The content, however, will remain the same, because, “We do one thing, and we do it really well,” Airek says. But there will be a few new twists in the future Shane’s World content, too, because the firm recently has formed a strategic partnership with the European company, Porn Week, one of the overseas leaders in reality gonzo. Their joint efforts should result in fresh European faces in the Shane’s World library by year’s end.

The stateside new faces will include the company’s latest contract girl, Casey Parker, and “another new girl whose name I can’t reveal yet,” according to Airek. Their content will be produced in tandem with Hush Hush Entertainment, which was acquired by Shane’s World last December.

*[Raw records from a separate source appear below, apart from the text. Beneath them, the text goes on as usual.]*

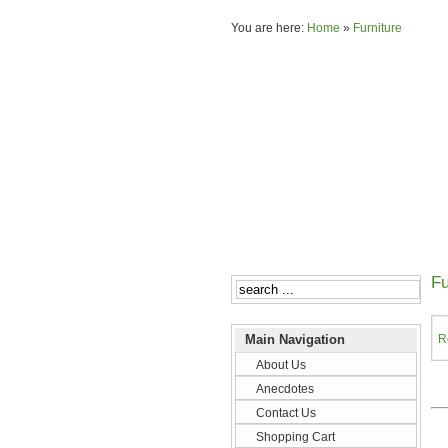
You are here:
Home
»
Furniture
Fu
Main Navigation
R
About Us
Anecdotes
Contact Us
Shopping Cart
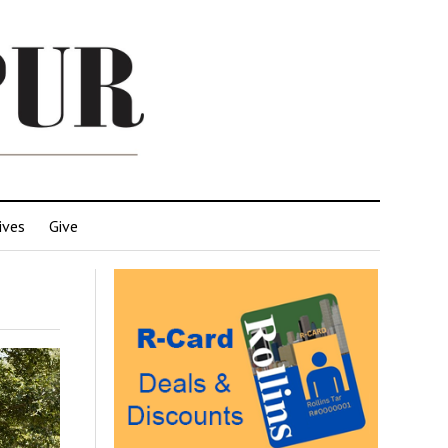
ives
Give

“The companies have a nice synergy together,” Airek explains. “Hush Hush already had a great Internet department, and Shane’s World already had a great DVD distribution department. It’s a good marriage. The transition has been smooth, with none of those power struggles that you normally have in an acquisition.”

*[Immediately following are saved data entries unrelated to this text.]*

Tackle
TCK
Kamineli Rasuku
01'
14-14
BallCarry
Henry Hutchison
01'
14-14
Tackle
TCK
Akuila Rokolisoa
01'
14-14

Although Airek is excited about the new platform he’s created for Shane’s World content, he has strong reservations about how well that content can be protected from piracy. The firm was a major player in the recent antipiracy educational roundtable sponsored by the Free Speech Coalition at the Phoenix Forum. Airek said the company will work closely with the PAK Group, an antipiracy organization which grew out of a similar roundtable last September. But he’s not terribly optimistic, based on his personal experience.

“Yesterday we found a site that claimed it was selling 12,895 adult members areas through one password for $95 a month,” he reveals. “Basically, they’d just ripped all the reviews from TheBestPorn review site, and of course our stuff was among that. We learned they were hosted in Hong Kong through a shell corporation that used a disreputable processor that takes money from anybody for anything. We banged the host with a bunch of DMCA [Digital Millennium Copyright Act] notices yesterday, and today the website is down. But as soon as they find another host, it’s going to be back online, and we’ll have to repeat the whole process.

“We need the antipiracy laws to be rewritten, so they make sense for the technology that exists today, and not years ago when they were first written. Hopefully, the music industry will step up to fix this problem, because they have tons of money, and the adult businesses don’t. We’re a bunch of unorganized entrepreneurs. There is no ‘we’ in this business.”